Die italienische Bank Unicredit hat ihre Beteiligung an der Commerzbank leicht erhöht und Derivate aufgestockt. Vorstandschef Andrea Orcel bereitet damit ein Aktientauschangebot vor, das nach einer Hauptversammlung am 4. Mai starten soll. Zudem hat Unicredit ihren Anteil am Versicherer Generali ausgebaut.
Frankfurt/Mailand. Unicredit hat im Vorfeld ihres angekündigten Übernahmeangebots den Zugriff auf weitere Commerzbank-Aktien gesichert. Aus einer Stimmrechtsmitteilung vom Donnerstag geht hervor, dass die direkte Beteiligung auf 26,77 Prozent von zuvor 26,04 Prozent gestiegen ist.

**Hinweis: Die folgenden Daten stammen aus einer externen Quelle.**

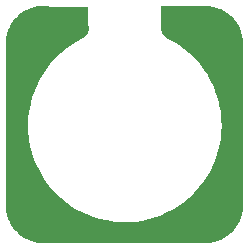
<source format=gts>
%FSTAX44Y44*%
%MOMM*%
%SFA1B1*%

%IPPOS*%
%ADD13C,1.799996*%
%ADD14C,2.199996*%
%ADD15R,1.314597X14.216172*%
%ADD16R,4.015892X2.021096*%
%ADD17R,3.811692X1.776896*%
%ADD18R,1.716897X13.842972*%
%ADD19R,14.096972X1.523997*%
%ADD20C,2.403195*%
%LNpcb1-1*%
%LPD*%
G54D13*
X00029051Y00149963D02*
D01*
X00023445Y00147008*
X00018058Y00143669*
X00012918Y00139962*
X00008048Y00135905*
X00003473Y00131519*
X-00000783Y00126824*
X-00004703Y00121844*
X-00008265Y00116602*
X-00011454Y00111125*
X-00014252Y00105438*
X-00016647Y00099571*
X-00018627Y0009355*
X-00020182Y00087406*
X-00021305Y00081169*
X-0002199Y00074868*
X-00022234Y00068535*
X-00022035Y000622*
X-00021395Y00055895*
X-00020317Y0004965*
X-00018806Y00043495*
X-00016869Y0003746*
X-00014516Y00031576*
X-00011758Y00025869*
X-00008608Y0002037*
X-00005083Y00015103*
X-00001199Y00010094*
X00003024Y0000537*
X00007567Y00000951*
X00012407Y-00003139*
X00017522Y-00006883*
X00022884Y-0001026*
X0002847Y-00013256*
X0003425Y-00015854*
X00040198Y-00018043*
X00046284Y-00019812*
X00052478Y-00021151*
X00058751Y-00022056*
X00065072Y-0002252*
X0007141Y-00022543*
X00077734Y-00022123*
X00084013Y-00021264*
X00090217Y-00019968*
X00096315Y-00018243*
X00102278Y-00016096*
X00108077Y-00013539*
X00113684Y-00010584*
X00119071Y-00007245*
X00124211Y-00003538*
X00129081Y00000518*
X00133655Y00004904*
X00137913Y00009599*
X00141833Y00014579*
X00145395Y0001982*
X00148584Y00025298*
X00151382Y00030984*
X00153777Y00036852*
X00155757Y00042872*
X00157312Y00049016*
X00158435Y00055254*
X0015912Y00061555*
X00159364Y00067888*
X00159165Y00074222*
X00158525Y00080528*
X00157447Y00086773*
X00155936Y00092928*
X00153999Y00098962*
X00151646Y00104847*
X00148888Y00110554*
X00145738Y00116053*
X00142213Y0012132*
X00138329Y00126328*
X00134105Y00131053*
X00129562Y00135472*
X00124721Y00139563*
X00119607Y00143307*
X00114244Y00146684*
X00108659Y0014968*
X00107945Y00150027*
G54D14*
X00018192Y00147097D02*
D01*
X00017453Y00148342*
X00016628Y00149532*
X00015722Y00150662*
X0001474Y00151726*
X00013686Y00152719*
X00012565Y00153635*
X00011383Y00154472*
X00010145Y00155223*
X00008858Y00155887*
X00007528Y00156459*
X00006161Y00156937*
X00004765Y00157319*
X00003344Y00157602*
X00001908Y00157786*
X00000463Y00157868*
X-00000984Y0015785*
X-00002427Y00157731*
X-00003859Y00157512*
X-00005271Y00157193*
X-00006658Y00156776*
X-00008012Y00156264*
X-00009327Y00155658*
X-00010597Y00154962*
X-00011815Y0015418*
X-00012976Y00153314*
X-00014074Y00152369*
X-00015102Y0015135*
X-00016058Y00150262*
X-00016935Y0014911*
X-00017729Y00147899*
X-00018437Y00146636*
X-00019056Y00145327*
X-00019581Y00143978*
X-00020011Y00142595*
X-00020344Y00141186*
X-00020578Y00139757*
X-00020711Y00138315*
X-00020743Y00136867*
X-00020674Y00135421*
X-00020505Y00133983*
X-00020235Y0013256*
X-00019867Y0013116*
X-00019403Y00129788*
X-00018844Y00128453*
X-00018192Y00127159*
X-00017453Y00125915*
X-00016628Y00124724*
X-00015722Y00123595*
X-0001474Y00122531*
X-00013686Y00121538*
X-00012565Y00120622*
X-00011383Y00119785*
X-00010699Y00119355*
X00119337Y-00010669D02*
D01*
X00120125Y-00011884*
X00120995Y-00013041*
X00121945Y-00014135*
X00122968Y-0001516*
X0012406Y-0001611*
X00125215Y-00016983*
X00126429Y-00017772*
X00127695Y-00018475*
X00129007Y-00019088*
X00130358Y-00019608*
X00131742Y-00020033*
X00133153Y-0002036*
X00134583Y-00020587*
X00136025Y-00020714*
X00137473Y-00020741*
X00138919Y-00020666*
X00140356Y-00020491*
X00141778Y-00020216*
X00143177Y-00019842*
X00144546Y-00019372*
X00145879Y-00018807*
X0014717Y-00018151*
X00148412Y-00017406*
X00149598Y-00016577*
X00150724Y-00015666*
X00151784Y-0001468*
X00152773Y-00013622*
X00153685Y-00012497*
X00154516Y-00011311*
X00155263Y-00010071*
X00155921Y-00008781*
X00156488Y-00007449*
X00156961Y-0000608*
X00157336Y-00004682*
X00157614Y-00003261*
X00157791Y-00001824*
X00157868Y-00000378*
X00157844Y00001069*
X00157719Y00002511*
X00157494Y00003941*
X00157169Y00005353*
X00156747Y00006737*
X00156229Y0000809*
X00155618Y00009402*
X00154917Y00010669*
X0015413Y00011884*
X00153259Y00013041*
X0015231Y00014135*
X00151287Y0001516*
X00150253Y00016064*
X-00013648Y00015622D02*
D01*
X-00014705Y00014632*
X-0001569Y00013571*
X-00016598Y00012443*
X-00017426Y00011255*
X-00018169Y00010012*
X-00018823Y0000872*
X-00019385Y00007386*
X-00019853Y00006015*
X-00020225Y00004616*
X-00020497Y00003194*
X-0002067Y00001756*
X-00020742Y0000031*
X-00020714Y-00001136*
X-00020584Y-00002579*
X-00020354Y-00004008*
X-00020025Y-00005418*
X-00019598Y-00006802*
X-00019075Y-00008153*
X-0001846Y-00009463*
X-00017755Y-00010728*
X-00016963Y-00011941*
X-00016089Y-00013095*
X-00015137Y-00014185*
X-0001411Y-00015207*
X-00013015Y-00016154*
X-00011856Y-00017023*
X-0001064Y-00017808*
X-00009372Y-00018507*
X-00008058Y-00019116*
X-00006705Y-00019631*
X-00005319Y-00020051*
X-00003907Y-00020373*
X-00002477Y-00020596*
X-00001034Y-00020719*
X00000413Y-00020741*
X00001859Y-00020661*
X00003295Y-00020481*
X00004716Y-00020201*
X00006114Y-00019823*
X00007482Y-00019348*
X00008813Y-00018779*
X00010102Y-00018119*
X00011341Y-0001737*
X00012525Y-00016536*
X00013648Y-00015622*
X00014705Y-00014632*
X0001569Y-00013571*
X00016598Y-00012443*
X00017426Y-00011255*
X00017838Y-00010588*
X00147957Y00119434D02*
D01*
X00149165Y00120233*
X00150314Y00121114*
X001514Y00122072*
X00152415Y00123105*
X00153356Y00124205*
X00154218Y00125369*
X00154997Y00126589*
X00155688Y00127862*
X0015629Y00129179*
X00156797Y00130535*
X00157209Y00131923*
X00157524Y00133336*
X00157738Y00134768*
X00157853Y00136212*
X00157866Y0013766*
X00157779Y00139105*
X0015759Y0014054*
X00157303Y0014196*
X00156917Y00143355*
X00156434Y0014472*
X00155857Y00146048*
X00155189Y00147333*
X00154434Y00148568*
X00153594Y00149747*
X00152673Y00150865*
X00151677Y00151916*
X0015061Y00152895*
X00149477Y00153797*
X00148284Y00154618*
X00147037Y00155354*
X00145742Y00156*
X00144404Y00156555*
X00143031Y00157015*
X0014163Y00157379*
X00140206Y00157644*
X00138768Y00157808*
X00137321Y00157872*
X00135874Y00157835*
X00134432Y00157697*
X00133004Y00157459*
X00131596Y00157122*
X00130215Y00156687*
X00128867Y00156157*
X0012756Y00155535*
X00126299Y00154822*
X00125091Y00154024*
X00123942Y00153143*
X00122857Y00152184*
X00121842Y00151152*
X00120901Y00150052*
X00120039Y00148888*
X00119296Y00147729*
G54D15*
X00162244Y00068558D03*
G54D16*
X00118978Y00158742D03*
G54D17*
X00019057Y00159953D03*
G54D18*
X-00023115Y00070424D03*
G54D19*
X00068653Y-00024189D03*
G54D20*
X00137128Y00137128D03*
Y0D03*
X0D03*
Y00137128D03*
M02*
</source>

Gleichzeitig wurde der Bestand an Total Return Swaps auf 5,87 Prozent von 3,31 Prozent erhöht; diese Derivate laufen teilweise bis Dezember, größtenteils aber bis nächstes Jahr.
Das Aktientauschangebot soll nach einer außerordentlichen Hauptversammlung der Commerzbank am 4. Mai beginnen. Orcel zielt darauf ab, die 30-Prozent-Marke zu überschreiten, ohne ein Pflichtübernahmeangebot auszulösen. Nach einer sechsmonatigen Wartefrist könnte Unicredit dann frei weitere Aktien erwerben.
In einem weiteren Schritt stockte Unicredit ihren Anteil am italienischen Versicherer Generali auf 8,7 Prozent von 6,7 Prozent auf. Dies teilte Generali-Verwaltungsratschef Andrea Sironi auf der Hauptversammlung am Donnerstag mit. Vor einem Jahr war Unicredit bei Generali eingestiegen und hatte sich mit einem rebellischen Investor verbündet, plante Orcel jedoch später einen Abbau.